Hadoop (13), hadoop
1. mahout introduction:
Mahout is a powerful data mining tool and a collection of distributed machine learning algorithms, including the implementation, classification, and clustering of distributed collaborative filtering called Taste.
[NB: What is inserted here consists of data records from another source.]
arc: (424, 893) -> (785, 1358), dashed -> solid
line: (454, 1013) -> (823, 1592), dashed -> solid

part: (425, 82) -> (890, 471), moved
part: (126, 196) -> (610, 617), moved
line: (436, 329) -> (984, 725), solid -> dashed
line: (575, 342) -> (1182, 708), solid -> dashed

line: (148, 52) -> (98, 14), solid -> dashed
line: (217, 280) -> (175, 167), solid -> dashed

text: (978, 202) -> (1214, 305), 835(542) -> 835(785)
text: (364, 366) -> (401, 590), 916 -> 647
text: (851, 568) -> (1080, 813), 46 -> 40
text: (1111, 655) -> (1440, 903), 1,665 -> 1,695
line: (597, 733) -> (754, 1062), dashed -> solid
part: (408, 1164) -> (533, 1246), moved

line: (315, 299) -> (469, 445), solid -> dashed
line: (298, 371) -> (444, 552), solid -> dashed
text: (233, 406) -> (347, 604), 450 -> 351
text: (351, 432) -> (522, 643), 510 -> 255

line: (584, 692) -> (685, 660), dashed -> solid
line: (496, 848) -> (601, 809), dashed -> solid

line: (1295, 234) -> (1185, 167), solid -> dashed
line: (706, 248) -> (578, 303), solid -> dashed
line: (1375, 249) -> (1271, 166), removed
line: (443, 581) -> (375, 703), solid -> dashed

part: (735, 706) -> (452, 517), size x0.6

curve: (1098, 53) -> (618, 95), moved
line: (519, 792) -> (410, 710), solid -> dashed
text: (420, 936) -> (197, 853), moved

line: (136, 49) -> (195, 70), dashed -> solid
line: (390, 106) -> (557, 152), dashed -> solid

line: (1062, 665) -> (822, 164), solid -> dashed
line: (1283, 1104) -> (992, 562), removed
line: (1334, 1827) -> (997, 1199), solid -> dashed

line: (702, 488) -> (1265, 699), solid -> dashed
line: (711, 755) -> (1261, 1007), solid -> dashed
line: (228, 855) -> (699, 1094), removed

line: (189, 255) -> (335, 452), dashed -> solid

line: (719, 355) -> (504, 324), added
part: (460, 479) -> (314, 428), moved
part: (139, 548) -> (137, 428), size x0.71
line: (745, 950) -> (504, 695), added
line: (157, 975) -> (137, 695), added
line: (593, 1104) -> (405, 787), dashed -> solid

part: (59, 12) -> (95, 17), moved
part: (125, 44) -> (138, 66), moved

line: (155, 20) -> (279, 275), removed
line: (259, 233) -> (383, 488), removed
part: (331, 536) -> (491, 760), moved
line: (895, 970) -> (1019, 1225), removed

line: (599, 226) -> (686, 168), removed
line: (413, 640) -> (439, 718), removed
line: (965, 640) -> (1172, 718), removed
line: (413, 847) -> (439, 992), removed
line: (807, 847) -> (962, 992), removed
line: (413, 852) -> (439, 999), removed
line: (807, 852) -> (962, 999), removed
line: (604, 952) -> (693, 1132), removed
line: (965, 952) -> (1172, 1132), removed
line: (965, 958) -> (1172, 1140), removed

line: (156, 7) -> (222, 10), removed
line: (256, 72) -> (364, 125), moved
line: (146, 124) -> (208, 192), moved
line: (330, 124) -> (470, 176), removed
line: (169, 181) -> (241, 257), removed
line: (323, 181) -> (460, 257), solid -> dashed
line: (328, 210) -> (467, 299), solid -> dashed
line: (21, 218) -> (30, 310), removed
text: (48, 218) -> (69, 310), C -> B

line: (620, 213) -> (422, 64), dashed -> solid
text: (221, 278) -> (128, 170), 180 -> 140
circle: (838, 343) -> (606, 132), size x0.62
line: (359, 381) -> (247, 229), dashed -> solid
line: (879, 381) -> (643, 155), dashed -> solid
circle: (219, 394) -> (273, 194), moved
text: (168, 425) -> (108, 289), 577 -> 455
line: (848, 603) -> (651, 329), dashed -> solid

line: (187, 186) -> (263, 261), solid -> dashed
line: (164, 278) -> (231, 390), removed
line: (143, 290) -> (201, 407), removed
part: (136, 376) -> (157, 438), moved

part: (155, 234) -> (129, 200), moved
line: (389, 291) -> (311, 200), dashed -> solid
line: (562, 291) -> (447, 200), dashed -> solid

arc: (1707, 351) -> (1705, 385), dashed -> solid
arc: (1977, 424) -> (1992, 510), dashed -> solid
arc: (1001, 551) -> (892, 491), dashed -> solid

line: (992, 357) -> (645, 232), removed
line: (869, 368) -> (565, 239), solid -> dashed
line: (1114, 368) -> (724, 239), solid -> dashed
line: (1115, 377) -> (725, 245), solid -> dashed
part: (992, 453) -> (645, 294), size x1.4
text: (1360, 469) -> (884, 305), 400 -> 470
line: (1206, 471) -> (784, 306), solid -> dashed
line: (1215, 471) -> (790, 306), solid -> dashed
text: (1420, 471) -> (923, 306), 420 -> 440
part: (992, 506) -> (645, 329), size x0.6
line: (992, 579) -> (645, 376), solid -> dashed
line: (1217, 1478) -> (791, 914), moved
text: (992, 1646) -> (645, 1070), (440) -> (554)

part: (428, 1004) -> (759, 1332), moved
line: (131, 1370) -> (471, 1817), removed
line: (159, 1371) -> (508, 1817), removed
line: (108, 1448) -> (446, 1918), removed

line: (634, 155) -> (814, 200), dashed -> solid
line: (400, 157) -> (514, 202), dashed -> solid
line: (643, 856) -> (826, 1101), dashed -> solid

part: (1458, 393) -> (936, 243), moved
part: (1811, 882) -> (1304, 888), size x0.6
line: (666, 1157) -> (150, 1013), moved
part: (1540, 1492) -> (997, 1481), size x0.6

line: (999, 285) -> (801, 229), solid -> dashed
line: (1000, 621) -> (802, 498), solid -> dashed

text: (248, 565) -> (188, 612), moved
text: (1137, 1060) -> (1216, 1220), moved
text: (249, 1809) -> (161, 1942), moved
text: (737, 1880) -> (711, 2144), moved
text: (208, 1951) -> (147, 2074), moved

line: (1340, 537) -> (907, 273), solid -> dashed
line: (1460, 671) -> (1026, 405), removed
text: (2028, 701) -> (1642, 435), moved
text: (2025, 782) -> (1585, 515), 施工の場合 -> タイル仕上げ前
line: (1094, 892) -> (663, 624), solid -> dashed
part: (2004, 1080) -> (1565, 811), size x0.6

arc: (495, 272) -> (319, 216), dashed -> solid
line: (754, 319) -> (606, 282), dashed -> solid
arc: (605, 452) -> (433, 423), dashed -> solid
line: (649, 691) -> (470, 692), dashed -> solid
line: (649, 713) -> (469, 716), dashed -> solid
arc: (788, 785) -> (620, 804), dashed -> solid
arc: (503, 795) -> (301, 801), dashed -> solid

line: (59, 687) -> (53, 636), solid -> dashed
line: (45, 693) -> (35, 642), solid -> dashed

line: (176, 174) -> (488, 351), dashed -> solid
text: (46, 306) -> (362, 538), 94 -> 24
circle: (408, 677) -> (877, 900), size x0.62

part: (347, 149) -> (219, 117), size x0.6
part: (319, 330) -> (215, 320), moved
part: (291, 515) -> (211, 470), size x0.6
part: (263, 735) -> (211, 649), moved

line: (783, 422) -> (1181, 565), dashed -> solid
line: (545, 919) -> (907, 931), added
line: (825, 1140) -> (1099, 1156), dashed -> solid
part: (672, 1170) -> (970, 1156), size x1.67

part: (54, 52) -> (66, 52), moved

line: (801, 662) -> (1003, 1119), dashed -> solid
The biggest advantage of Mahout is its hadoop-based implementation, which converts many previous algorithms running on a single machine into the MapReduce mode, which greatly improves the data size and processing performance that the algorithm can process.
The machine learning algorithm implemented in mahout is as follows:
Algorithm |
Algorithm name |
Chinese name |
Classification Algorithm |
Logistic Regression |
Logistic Regression |
Bayesian |
Bayes |
SVM |
SVM |
Perceptron |
Sensor Algorithm |
Neural Network |
Neural Network |
Random Forests |
Random Forest |
Restricted Boltzmann Machines |
Limited Polman Machine |
Clustering Algorithm |
Canopy Clustering |
Canopy Clustering |
K-means Clustering |
K-means algorithm |
Fuzzy K-means |
Fuzzy K-means |
Expectation Maximization |
EM clustering (expectation maximization clustering) |
Mean Shift Clustering |
Mean Shift Clustering |
Hierarchical Clustering |
Hierarchical Clustering |
Dirichlet Process Clustering |
Dirichlet process Clustering |
Latent Dirichlet Allocation |
LDA Clustering |
Spectral Clustering |
Spectral clustering |
Association Rule Mining |
Parallel FP Growth Algorithm |
Parallel FP Growth algorithm |
Regression |
Locally Weighted Linear Regression |
Local Weighted Linear Regression |
Dimension Reduction/Dimension Reduction |
Singular Value Decomposition |
Singular Value Decomposition |
Principal Components Analysis |
Principal Component Analysis |
Independent Component Analysis |
Independent Component Analysis |
Gaussian Discriminative Analysis |
Gaussian Discriminant Analysis |
Evolutionary Algorithms |
Concurrency of the Watchmaker framework |
|
Recommendation/Collaborative Filtering |
Non-distributed recommenders |
Taste (UserCF, ItemCF, SlopeOne) |
Distributed Recommenders |
ItemCF |
Vector similarity calculation |
RowSimilarityJob |
Calculate similarity between columns |
VectorDistanceJob |
Calculate the distance between vectors |
Non-Map-Reduce Algorithm |
Hidden Markov Models |
Hidden Markov Model |
Set Method Extension |
Collections |
Added java Collections classes. |
Ii. Mahout installation and configuration
1. Download Mahouthttp: // archive.apache.org/dist/mahout/
2. Decompress tar-zxvf mahout-distribution-0.9.tar.gz
3. configure environment variable 3.1, configure the Mahout environment variable # set mahout environmentexport MAHOUT_HOME =/home/yujianxin/mahout/mahout-distribution-0.9export environment = $ MAHOUT_HOME/confexport PATH = $ MAHOUT_HOME/conf: $ MAHOUT_HOME/bin: $ PATH
3.2 configure the Hadoop environment variable required for Mahout # set hadoop environmentexport HADOOP_HOME =/home/yujianxin/hadoop/hadoop-1.1.2
Export HADOOP_CONF_DIR = $ HADOOP_HOME/conf
Export PATH = $ PATH: $ HADOOP_HOME/binexport HADOOP_HOME_WARN_SUPPRESS = not_null
4. Verify that Mahout is successfully installed: run the mahout command. If some algorithms are listed, the operation is successful.
Iii. Entry-level use of Mahout
1. Start Hadoop
2. Download synthetic_control.data from the test data http://archive.ics.uci.edu/ml/databases/synthetic_control/ Link
3. Upload test data hadoop fs-put synthetic_control.data/user/root/testdata
4. Use the kmeans clustering Algorithm in Mahout to execute the command: mahout-core org. apache. mahout. clustering. syntheticcontrol. kmeans. Job
5. view the cluster result: Run hadoop fs-ls/user/root/output.